Сюда же приходили и всевозможные разнорабочие. Кусочком мела они писали на подошве сапога цифру «1» или «2» и садились прямо на неровную брусчатку, вытянув ноги. Цифра означала сумму, которую они просили за рабочий день. Тогда к ним подходил какой-нибудь купец или старик-крестьянин и нанимал их разгрузить товар или что-то куда-то отнести.
Ни купцы, ни бедняки не славятся честным словом, а тут же были ещё и воры, поэтому на площади постоянно случались драки и мордобои. Сам Буян до краж не опускался, но однажды крепко поколотил толстого торгаша, который думал уплатить ему меньше обговоренного.
– Бери, что дают и ступай с миром, пока я уряднику не доложил об тебе, – торговец кинул на землю полрубля и отвернулся, собираясь уйти.
Разбив тому нос, разгорячившись, Буян сунул руку ему в карман и вытащил всё что было.
– Я сам себе и урядник, и городовой, – сказал он напоследок.
Перебрав монеты, Буян насчитал три рубля, но возвращать сдачу не стал, а поспешил оттуда прочь. С тех пор на Сенной площади его обманывать больше не хотели.
Там же Буян познакомился с Нестором – то ли бывшим крестьянином, то ли бывшим казаком из-под Ростова. Толком объяснить не мог или не хотел. Скорее всего, что просто беглый тать. Пообщавшись немного, они поняли, что в их судьбах много общего. Да и у кого они были разные, судьбы-то? Всё тот же голод, те же пьяные помещики, розги да батоги. Изодранный тулуп со вшами. Та же общая на всех кричащая несправедливость. Но, что самое главное, они оба видели только один выход из всего этого.

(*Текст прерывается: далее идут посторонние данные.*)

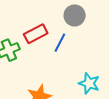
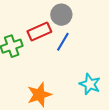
gray circle: (75, 15) -> (61, 15), moved

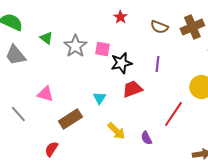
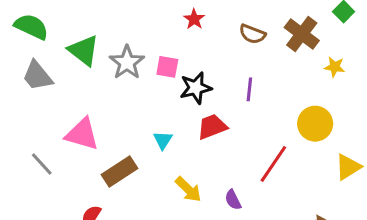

– Погоди, погоди, Буян, – часто говаривал Нестор. – Придёт время, мы посрываем с них все эполеты.
В двадцатый век Санкт-Петербург вступил третьим городом во всей Европе по численности населения, в нём теснились два с половиной миллиона человек. В городе странно сочетались блеск и гордыня столицы империи и необъяснимая для простого человека нищета. Небывалый доселе экономический подъем шёл рука об руку с глубочайшим социальным и политическим кризисами.

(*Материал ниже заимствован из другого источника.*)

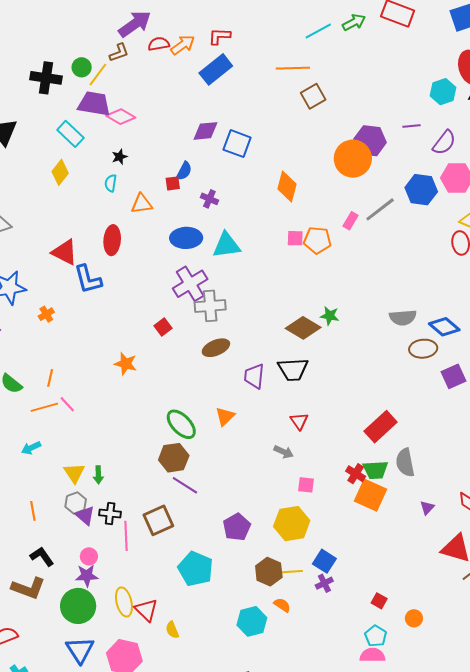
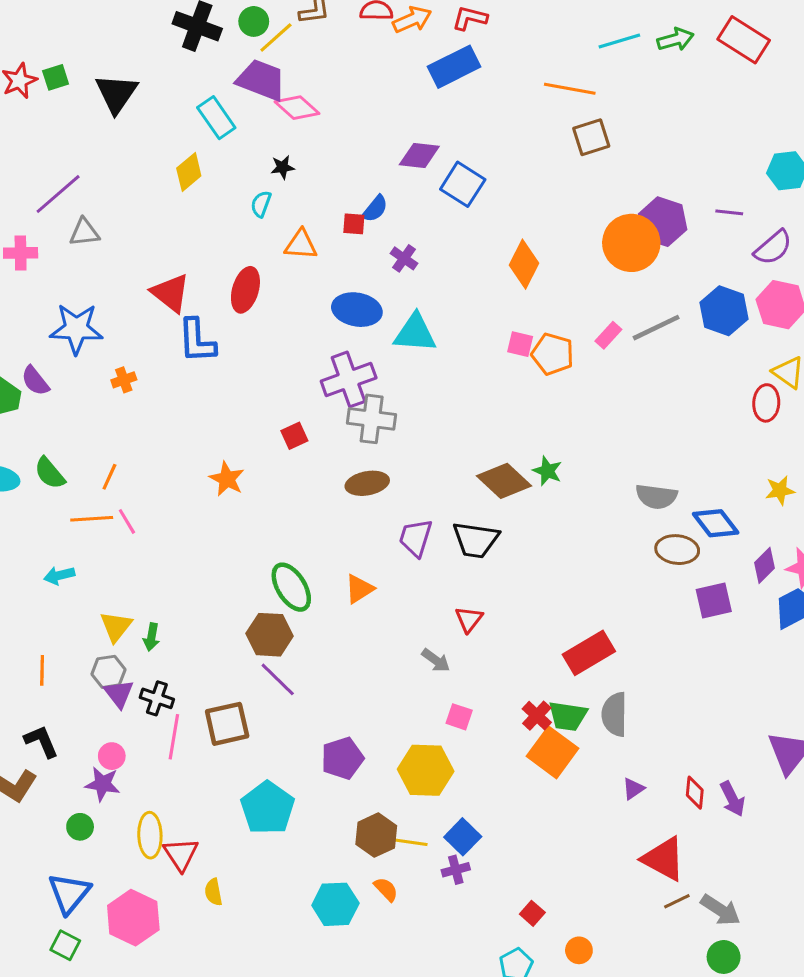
green circle: (78, 606) -> (80, 827), size x0.5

Николай Александрович унаследовал государство в возрасте двадцати шести лет и правил так, как правил бы любой сын слишком сильного и решительного отца: застенчиво, тяготясь, решения давались ему с трудом. Чем ближе была отставка того или иного министра, тем любезней он с ним обходился. Очень уж он не любил говорить неприятные вещи людям в лицо и чувствовал себя при том виноватым. Буян думал, что царь Николай Второй был бы неплохим человеком, хорошим семьянином, но государственным правителем был, к сожалению, никудышным. Императрица Александра Фёдоровна подарила ему одну за другой четырех прекрасных дочерей, только-только появилась на свет красавица Анастасия. Но разродиться наследником Александра Фёдоровна всё никак не могла. По этому поводу императорский дом, насчитывавший больше сотни представителей, роптал и сильно переживал.